Judge orders Clinton aides to submit for questioning over emails

A federal judge ordered discovery to proceed in a court case concerning records from Hillary Clinton’s tenure as secretary of state, paving the way for the presumptive Democratic nominee to face questioning under oath about her private email server.

Judge Emmet Sullivan of U.S. District Court noted that discovery is “rare” in lawsuits over the Freedom of Information Act, but said in an order issued Wednesday that the State Department has not made a “good faith” effort to hand over documents from Clinton’s office.

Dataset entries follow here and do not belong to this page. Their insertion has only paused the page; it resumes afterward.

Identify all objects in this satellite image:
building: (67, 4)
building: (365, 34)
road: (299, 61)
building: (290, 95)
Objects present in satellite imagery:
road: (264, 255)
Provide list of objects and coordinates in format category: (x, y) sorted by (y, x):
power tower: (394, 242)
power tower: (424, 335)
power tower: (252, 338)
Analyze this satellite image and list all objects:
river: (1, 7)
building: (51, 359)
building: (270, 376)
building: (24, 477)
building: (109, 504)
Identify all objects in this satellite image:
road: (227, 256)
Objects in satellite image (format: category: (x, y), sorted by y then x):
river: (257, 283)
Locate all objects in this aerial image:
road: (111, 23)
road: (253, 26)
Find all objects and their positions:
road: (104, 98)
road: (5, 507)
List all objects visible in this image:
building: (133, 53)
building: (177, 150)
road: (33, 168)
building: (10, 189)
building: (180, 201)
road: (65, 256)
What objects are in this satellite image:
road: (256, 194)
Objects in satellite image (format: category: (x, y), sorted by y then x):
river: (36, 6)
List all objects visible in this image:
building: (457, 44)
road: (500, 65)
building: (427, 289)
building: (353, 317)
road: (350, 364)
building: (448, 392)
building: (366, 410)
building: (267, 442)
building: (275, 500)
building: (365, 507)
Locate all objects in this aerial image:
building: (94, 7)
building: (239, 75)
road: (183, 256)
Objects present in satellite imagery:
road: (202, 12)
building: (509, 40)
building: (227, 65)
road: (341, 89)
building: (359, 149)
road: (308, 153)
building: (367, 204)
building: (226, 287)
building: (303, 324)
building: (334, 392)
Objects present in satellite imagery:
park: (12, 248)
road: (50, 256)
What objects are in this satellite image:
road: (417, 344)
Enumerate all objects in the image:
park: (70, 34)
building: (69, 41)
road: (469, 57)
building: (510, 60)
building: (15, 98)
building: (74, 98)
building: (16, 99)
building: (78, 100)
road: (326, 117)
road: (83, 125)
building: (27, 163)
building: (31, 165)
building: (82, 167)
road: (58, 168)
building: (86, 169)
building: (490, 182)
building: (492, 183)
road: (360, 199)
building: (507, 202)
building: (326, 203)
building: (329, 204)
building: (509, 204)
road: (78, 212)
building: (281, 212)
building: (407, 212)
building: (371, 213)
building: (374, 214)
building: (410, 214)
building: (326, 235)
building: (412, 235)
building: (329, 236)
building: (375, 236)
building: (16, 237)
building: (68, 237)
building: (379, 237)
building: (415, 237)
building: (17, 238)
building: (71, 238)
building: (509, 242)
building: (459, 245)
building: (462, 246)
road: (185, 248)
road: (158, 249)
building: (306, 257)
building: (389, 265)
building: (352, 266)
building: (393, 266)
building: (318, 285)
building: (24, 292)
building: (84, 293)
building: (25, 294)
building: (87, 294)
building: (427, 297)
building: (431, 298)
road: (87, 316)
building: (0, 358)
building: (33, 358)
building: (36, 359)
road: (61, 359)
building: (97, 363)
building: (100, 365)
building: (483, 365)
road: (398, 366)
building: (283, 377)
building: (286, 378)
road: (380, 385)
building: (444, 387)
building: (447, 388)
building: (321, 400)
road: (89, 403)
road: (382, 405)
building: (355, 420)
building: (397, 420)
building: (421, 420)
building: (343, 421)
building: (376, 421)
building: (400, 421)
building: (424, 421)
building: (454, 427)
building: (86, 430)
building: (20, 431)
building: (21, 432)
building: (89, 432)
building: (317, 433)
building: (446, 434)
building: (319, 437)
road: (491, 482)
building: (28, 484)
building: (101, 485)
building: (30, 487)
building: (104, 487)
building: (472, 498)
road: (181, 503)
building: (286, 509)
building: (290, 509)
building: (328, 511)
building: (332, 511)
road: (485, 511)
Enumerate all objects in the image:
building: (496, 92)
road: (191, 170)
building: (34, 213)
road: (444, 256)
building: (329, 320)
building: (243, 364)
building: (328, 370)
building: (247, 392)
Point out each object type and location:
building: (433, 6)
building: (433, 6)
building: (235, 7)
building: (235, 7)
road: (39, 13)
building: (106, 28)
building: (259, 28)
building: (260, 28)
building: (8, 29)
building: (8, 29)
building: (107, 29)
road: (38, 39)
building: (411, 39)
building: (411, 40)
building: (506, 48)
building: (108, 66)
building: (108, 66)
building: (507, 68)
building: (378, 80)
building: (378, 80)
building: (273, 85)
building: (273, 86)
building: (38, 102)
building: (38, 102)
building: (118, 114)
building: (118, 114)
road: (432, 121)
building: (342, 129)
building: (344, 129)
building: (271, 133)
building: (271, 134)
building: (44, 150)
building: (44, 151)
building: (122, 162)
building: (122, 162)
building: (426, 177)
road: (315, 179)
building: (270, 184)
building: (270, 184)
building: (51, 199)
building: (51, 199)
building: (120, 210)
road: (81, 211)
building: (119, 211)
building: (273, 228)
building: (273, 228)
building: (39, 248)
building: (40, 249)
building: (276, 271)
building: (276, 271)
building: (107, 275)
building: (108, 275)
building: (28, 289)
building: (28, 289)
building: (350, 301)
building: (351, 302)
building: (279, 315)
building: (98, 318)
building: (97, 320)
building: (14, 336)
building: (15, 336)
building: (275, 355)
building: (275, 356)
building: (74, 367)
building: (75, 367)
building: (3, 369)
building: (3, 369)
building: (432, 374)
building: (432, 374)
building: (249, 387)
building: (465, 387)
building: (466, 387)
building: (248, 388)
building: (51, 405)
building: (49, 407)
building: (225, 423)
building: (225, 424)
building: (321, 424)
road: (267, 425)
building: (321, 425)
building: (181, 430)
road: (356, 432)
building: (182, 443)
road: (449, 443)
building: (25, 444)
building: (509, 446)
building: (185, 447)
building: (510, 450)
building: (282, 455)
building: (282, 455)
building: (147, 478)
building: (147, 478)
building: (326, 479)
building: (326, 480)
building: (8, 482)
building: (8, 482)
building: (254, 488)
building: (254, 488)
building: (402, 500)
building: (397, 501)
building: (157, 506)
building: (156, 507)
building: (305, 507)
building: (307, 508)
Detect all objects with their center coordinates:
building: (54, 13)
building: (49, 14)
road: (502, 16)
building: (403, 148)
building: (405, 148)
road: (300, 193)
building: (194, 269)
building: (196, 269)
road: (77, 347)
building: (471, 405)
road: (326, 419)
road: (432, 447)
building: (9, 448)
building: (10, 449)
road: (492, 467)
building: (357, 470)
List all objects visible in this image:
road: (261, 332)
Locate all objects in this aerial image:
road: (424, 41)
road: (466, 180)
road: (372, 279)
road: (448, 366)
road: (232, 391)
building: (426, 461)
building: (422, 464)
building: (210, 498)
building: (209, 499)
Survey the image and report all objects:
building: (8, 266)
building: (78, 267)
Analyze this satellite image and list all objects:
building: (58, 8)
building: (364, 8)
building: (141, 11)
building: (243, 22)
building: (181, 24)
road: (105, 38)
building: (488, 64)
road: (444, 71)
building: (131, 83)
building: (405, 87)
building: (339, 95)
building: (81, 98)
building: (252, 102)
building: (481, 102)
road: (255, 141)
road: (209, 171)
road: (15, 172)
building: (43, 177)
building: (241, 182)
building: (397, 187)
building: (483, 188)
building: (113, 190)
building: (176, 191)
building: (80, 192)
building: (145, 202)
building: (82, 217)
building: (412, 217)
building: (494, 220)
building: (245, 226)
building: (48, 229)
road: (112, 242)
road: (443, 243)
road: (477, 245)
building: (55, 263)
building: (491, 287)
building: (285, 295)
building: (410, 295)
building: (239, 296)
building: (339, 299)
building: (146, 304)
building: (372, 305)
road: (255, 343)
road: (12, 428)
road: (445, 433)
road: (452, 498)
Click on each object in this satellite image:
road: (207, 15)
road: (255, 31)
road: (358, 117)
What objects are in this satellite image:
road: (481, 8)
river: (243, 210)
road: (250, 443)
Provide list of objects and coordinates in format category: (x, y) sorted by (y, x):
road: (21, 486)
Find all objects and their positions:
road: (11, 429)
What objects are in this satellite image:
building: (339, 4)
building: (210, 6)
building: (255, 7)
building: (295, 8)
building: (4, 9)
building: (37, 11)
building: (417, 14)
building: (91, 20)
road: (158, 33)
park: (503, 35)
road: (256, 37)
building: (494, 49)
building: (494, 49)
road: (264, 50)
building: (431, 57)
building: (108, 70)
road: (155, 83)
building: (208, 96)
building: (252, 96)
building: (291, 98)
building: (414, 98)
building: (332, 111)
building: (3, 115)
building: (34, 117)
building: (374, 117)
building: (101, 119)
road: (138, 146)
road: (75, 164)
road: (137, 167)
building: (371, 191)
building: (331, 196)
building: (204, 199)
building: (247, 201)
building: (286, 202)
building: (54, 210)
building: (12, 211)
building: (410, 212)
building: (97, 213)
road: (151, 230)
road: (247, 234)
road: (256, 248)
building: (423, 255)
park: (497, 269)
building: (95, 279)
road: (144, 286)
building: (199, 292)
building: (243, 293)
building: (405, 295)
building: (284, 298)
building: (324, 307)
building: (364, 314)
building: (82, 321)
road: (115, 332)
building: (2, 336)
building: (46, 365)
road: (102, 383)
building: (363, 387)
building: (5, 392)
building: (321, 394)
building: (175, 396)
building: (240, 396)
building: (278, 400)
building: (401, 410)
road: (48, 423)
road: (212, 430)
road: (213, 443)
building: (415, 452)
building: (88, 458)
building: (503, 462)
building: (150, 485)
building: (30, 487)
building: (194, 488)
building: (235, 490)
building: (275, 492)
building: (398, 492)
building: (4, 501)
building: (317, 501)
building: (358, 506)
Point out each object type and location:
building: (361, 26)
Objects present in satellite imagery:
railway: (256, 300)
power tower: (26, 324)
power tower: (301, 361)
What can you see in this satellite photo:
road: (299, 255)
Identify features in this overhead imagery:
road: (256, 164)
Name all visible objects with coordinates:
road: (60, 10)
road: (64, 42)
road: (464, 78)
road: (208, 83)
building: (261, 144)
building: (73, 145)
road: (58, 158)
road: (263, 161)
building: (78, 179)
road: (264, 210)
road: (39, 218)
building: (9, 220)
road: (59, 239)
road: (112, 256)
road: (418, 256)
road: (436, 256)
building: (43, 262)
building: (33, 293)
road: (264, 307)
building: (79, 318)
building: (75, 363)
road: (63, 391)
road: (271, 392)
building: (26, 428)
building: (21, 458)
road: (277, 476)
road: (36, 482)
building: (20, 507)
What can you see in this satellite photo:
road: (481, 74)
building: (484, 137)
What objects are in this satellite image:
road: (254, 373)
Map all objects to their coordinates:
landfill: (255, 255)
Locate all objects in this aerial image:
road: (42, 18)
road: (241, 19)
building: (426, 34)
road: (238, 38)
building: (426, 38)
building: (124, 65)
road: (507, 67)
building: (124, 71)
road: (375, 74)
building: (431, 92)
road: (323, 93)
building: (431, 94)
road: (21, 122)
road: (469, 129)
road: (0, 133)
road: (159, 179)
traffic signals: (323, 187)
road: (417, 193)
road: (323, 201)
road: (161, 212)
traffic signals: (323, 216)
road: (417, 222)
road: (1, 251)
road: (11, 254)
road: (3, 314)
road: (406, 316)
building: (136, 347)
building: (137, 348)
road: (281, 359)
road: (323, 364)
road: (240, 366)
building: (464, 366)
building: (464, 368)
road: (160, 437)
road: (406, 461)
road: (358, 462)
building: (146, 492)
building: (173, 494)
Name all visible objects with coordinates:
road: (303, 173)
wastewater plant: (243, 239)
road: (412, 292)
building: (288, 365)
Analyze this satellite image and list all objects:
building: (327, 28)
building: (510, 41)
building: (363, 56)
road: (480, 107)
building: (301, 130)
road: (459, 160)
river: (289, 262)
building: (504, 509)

Sullivan said he was “unpersuaded” by the State Department’s legal argument against discovery, which would permit attorneys from Judicial Watch, a conservative group that sued the agency over a stonewalled FOIA request, to question Clinton aides about the nature of the server under a set of legal guidelines,

The guidelines handed down Wednesday will allow Judicial Watch to ask questions about how Clinton’s server was operated and how the State Department handled requests for Clinton’s private emails in the years before knowledge of her private email use was public.

Sullivan also listed the aides who Judicial Watch could depose, including Cheryl Mills, Huma Abedin and Bryan Pagliano, the State Department aide who set up the server in Clinton’s private residence.

Pagliano has been granted immunity by the Justice Department as part of a separate law enforcement inquiry.

Judicial Watch filed the original FOIA request in search of personnel records for Abedin, Clinton’s deputy chief of staff. Abedin was granted a “special government employee” status in 2012 that allowed her to collect simultaneous paychecks from the State Department, the Clinton Foundation and a consulting firm called Teneo Strategies.

“Based on information learned during discovery, the deposition of Mrs. Clinton may be necessary,” Sullivan wrote.

The order came as former President Bill Clinton characterized lingering inquiries into his wife’s emails as a “game,” likening her misdeeds to a speed limit infraction while stumping for her on the campaign trail.

But discovery in the high-profile FOIA case could force Clinton’s notoriously reticent staff to open up about the reasoning behind the secret server, as well as the individuals involved in keeping its existence under wraps until nearly three years after she left the State Department.